● GOAL OF THE EXERCISE
Scan the listing below for the word "création", then copy each line that has it.

Start of Block

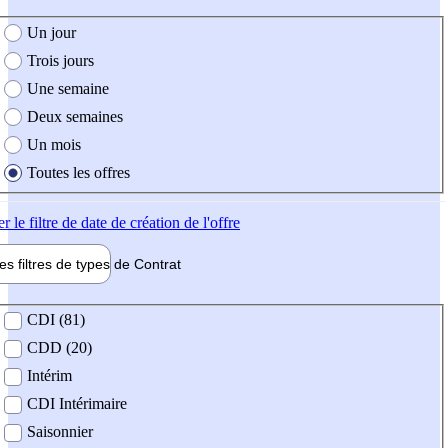
e création de l'offre
Un jour
Trois jours
Une semaine
Deux semaines
Un mois
Toutes les offres
er
le filtre de date de création de l'offre
les filtres de types de
Contrat
de contrat
CDI (81)
CDD (20)
Intérim
CDI Intérimaire
Saisonnier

End of Block

● REPLY TO THE EXERCISE
e création de l'offre
le filtre de date de création de l'offre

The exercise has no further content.